Selain itu, Bani menambahkan bahwa universitas juga tidak tinggal diam dan melakukan berbagai upaya preventif dalam mengatasi permasalahan ini. Langkah yang dilakukan seperti meluncurkan HopeHelps UI, kanal pengaduan tindakan kekerasan seksual di kampus, serta mengadakan pelatihan terkait kesadaran akan isu kekerasan seksual bekerja sama dengan organisasi mahasiswa dan difasilitasi oleh kampus.
Urgensi Pengesahan RUU-PKS dalam Menilik Persoalan Kekerasan Seksual di Kampus
Dalam menanggapi isu ini, Bani juga berpendapat bahwa isu kekerasan seksual ini bertambah pelik akibat tidak adanya dasar hukum yang dapat menjerat pelaku. “Terlebih RUU-PKS pun tak kunjung selesai. Ini kemudian merambat panjang, korban tidak dapat mendapatkan keadilan secara hukum karena jika kasus ini diteruskan ke ranah hukum pun sulit. Akibatnya korban menjadi frustasi dan mencari celah cara untuk menghukum tertuduh,” tambah beliau.

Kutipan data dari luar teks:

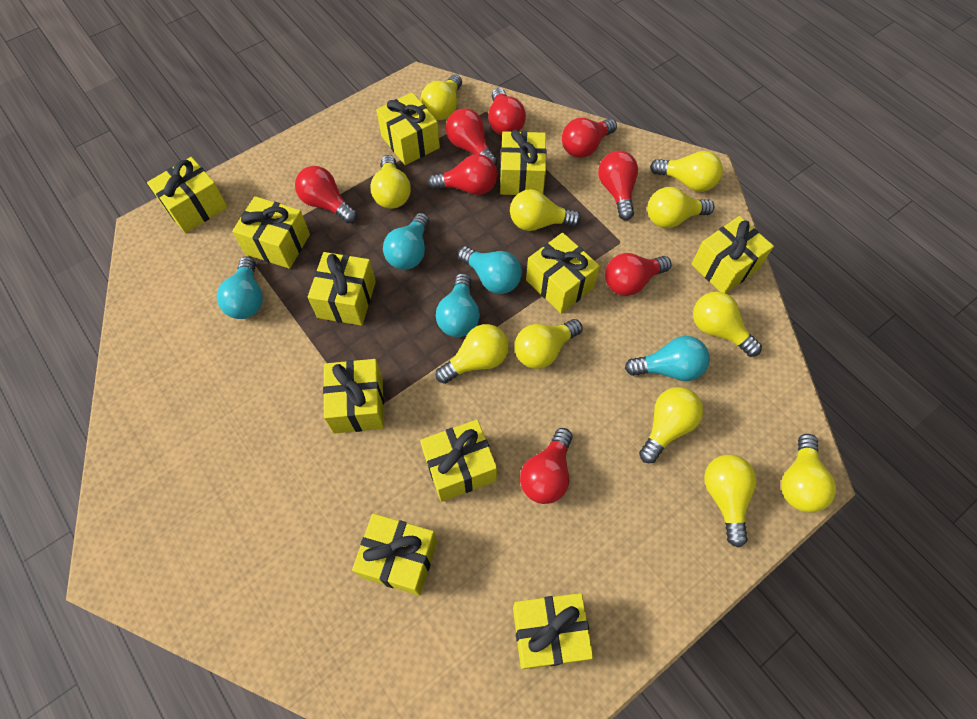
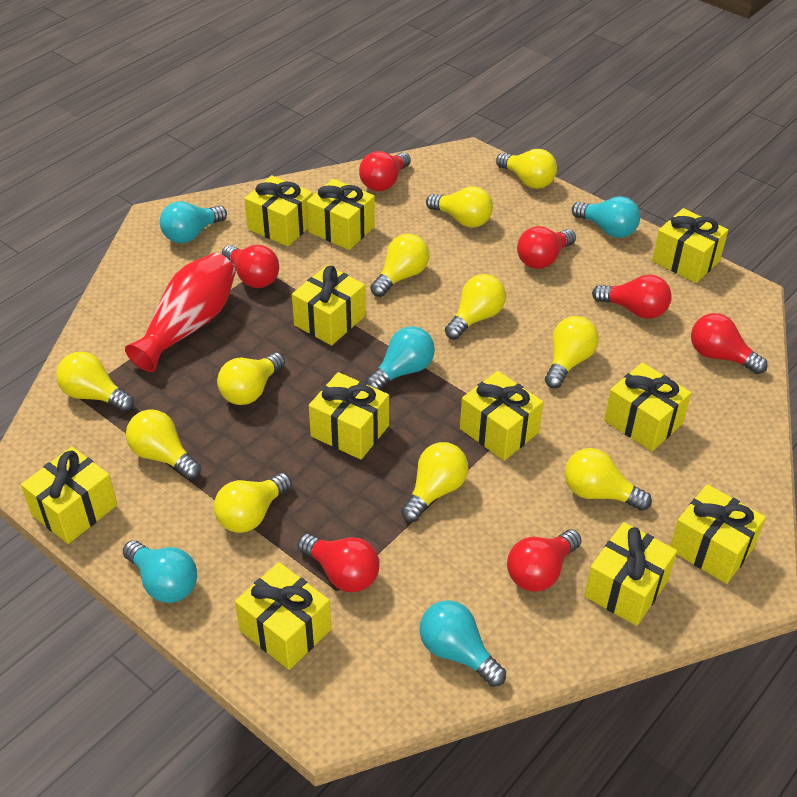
red light bulb: [295,166,357,223] [428,154,498,195] [446,108,498,166] [488,88,526,135] [520,428,572,504] [562,118,617,158] [598,151,638,220] [605,253,672,296] = 8 -> [222,245,279,288] [298,534,379,592] [359,151,411,191] [507,529,582,592] [517,226,576,269] [592,274,672,319] [691,313,768,374] = 7
red vase: none = 0 -> [125,253,236,372] = 1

Sekarang ini, terdapat dua cara penghukuman, namun tak satupun dapat memberikan keadilan. Opsi pertama adalah dengan membawa kasus ke pihak kampus dikarenakan baik pelaku maupun korban merupakan mahasiswa FEB UI. “Padahal jika dicermati lebih lanjut kejadiannya sebenarnya berada di luar ranah kampus, karena peristiwa terjadi di luar kegiatan yang berada di bawah pengawasan kampus dan/atau di area yang merupakan kawasan yang diawasi oleh kampus,” jelas Bani. Opsi kedua adalah dengan melakukan penghakiman sepihak (humiliation) melalui media sosial. Menurut Bani, cara ini menciderai keadilan pihak tertuduh karena dihakimi sepihak dan dipermalukan tanpa kesempatan untuk melakukan pembelaan.
Akibat kenihilan dasar hukum ini, hukum yang berlaku pada isu ini seperti hukum rimba. Baik pihak korban maupun tertuduh sama-sama kesulitan mendapatkan keadilan. Padahal, jika ada aturan dan hukum yang jelas, semua pihak terlindungi. Korban bisa mendapatkan keadilan atas kekerasan seksual yang dialaminya dan pelaku bisa dihukum dengan tetap memperhatikan asas praduga tak bersalah sebelum adanya putusan pengadilan yang kuat.
Bani juga berpendapat bahwa budaya victim blaming harus dihilangkan. “Isu ini adalah keprihatinan kita semua dan korban bukan pihak yang seharusnya disalahkan. Semoga dari kasus ini kita belajar bahwa isu ini tidak bisa diabaikan begitu saja tanpa ada dasar hukum pidana yang mampu menjerat pelaku dan memberikan efek jera,” pungkasnya menutup wawancara.